What is the concept of Money Laundering?
- Money laundering is a serious misconduct in which a person attempts to conceal their unlawful source of revenue via legal ways. For example, proceeds from drug trafficking can be utilised to offset the cost of opening a restaurant.
- Money laundering is a horrific crime that harms the country's social and economic foundation and fosters other significant offences like terrorism and drug trafficking, which have recently increased in India. It is a developing issue that must be addressed.
- The Prevention of Money Laundering Act (PMLA), enacted in 2002, has undergone several crucial amendments to strengthen its ability to combat the crime of money laundering.
- Several challenges have been filed around the country, calling into doubt the Enforcement Directorate's nearly unlimited powers under the PMLA to search, seize, investigate, and attach assets regarded as proceeds of crime.
- Money laundering is the transformation or fabrication of money obtained unlawfully through illicit sources and techniques.
- It is a punishable crime in India, and the charges, in this case, are based on the Prevention of Money Laundering Act, 2002.
- The PMLA was implemented in response to India's international commitment (Vienna Convention) to combat money laundering. These are some examples:
- The United Nations General Assembly approved a Political Declaration and a Global Program of Action in 1990.
- Convention Concerning Illicit Traffic in Narcotic Drugs and Psychotropic Substances of the United Nations
- The Financial Action Task Force (FATF) recommendation on Money Laundering.
- Individuals, businesses, organisations, partnership firms, associations of persons or incorporations, and any agency, office, or branch owned or managed by any preceding are all covered by the PMLA.
- Proceeds of Crime encompass the property generated from the scheduled offence, and any additional property acquired or earned while engaging in any criminal conduct related to or equivalent to the scheduled offence.
- Money laundering was not a separate crime but a consequence of another, designated as the predicate or scheduled offence.
- The amendment tries to make money laundering a separate offence.
- Concealment
- Possession
- Using or portraying as genuine property
- Claiming to be an untainted property
- As this crime continues, the individual will be regarded as participating in the offence of money laundering until that person receives the fruits of money laundering operations.
- Because the "process is itself the penalty," the PMLA might be used against a political opponent or dissenter.
- The ECIR (Enforcement Case Information Report), an analogue of the FIR, is treated as an "internal document" and is not provided to the accused.

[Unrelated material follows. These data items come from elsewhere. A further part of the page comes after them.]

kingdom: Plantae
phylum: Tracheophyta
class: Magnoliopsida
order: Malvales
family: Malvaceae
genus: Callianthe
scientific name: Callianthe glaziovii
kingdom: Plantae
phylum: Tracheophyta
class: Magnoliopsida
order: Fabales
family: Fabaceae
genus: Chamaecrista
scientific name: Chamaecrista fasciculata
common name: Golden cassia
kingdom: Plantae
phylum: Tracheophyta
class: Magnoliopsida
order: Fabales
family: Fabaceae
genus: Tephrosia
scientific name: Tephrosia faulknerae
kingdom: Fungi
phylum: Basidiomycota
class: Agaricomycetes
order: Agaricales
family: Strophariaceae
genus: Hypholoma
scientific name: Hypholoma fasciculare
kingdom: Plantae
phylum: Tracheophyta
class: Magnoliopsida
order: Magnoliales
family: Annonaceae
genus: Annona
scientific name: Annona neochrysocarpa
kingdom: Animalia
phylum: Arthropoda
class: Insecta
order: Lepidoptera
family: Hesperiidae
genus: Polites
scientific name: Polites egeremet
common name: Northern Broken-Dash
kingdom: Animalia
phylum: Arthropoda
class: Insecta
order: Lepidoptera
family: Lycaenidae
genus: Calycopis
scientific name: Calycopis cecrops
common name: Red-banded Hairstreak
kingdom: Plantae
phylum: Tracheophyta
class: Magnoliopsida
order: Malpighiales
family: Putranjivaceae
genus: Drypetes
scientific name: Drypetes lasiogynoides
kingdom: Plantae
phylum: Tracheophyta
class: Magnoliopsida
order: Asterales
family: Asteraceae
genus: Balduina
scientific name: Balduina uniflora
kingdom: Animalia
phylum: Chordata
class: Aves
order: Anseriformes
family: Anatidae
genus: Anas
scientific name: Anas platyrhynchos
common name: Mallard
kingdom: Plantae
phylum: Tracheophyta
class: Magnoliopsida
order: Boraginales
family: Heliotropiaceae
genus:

- Throughout the proceedings, the accused is unaware of the facts of the claim against him because the sole document containing the complaint is the ECIR, which is not provided to the accused.
- Every accused is presumed innocent unless proven guilty under general criminal law.
- However, under the PMLA, the burden of proof has been moved to the accused; they must establish their innocence.
- Section 63 of the PMLA specifies that the accused must provide information; providing incorrect information or no information is another offence.
- The right to self-incrimination is violated when the accused is forced to testify against themselves.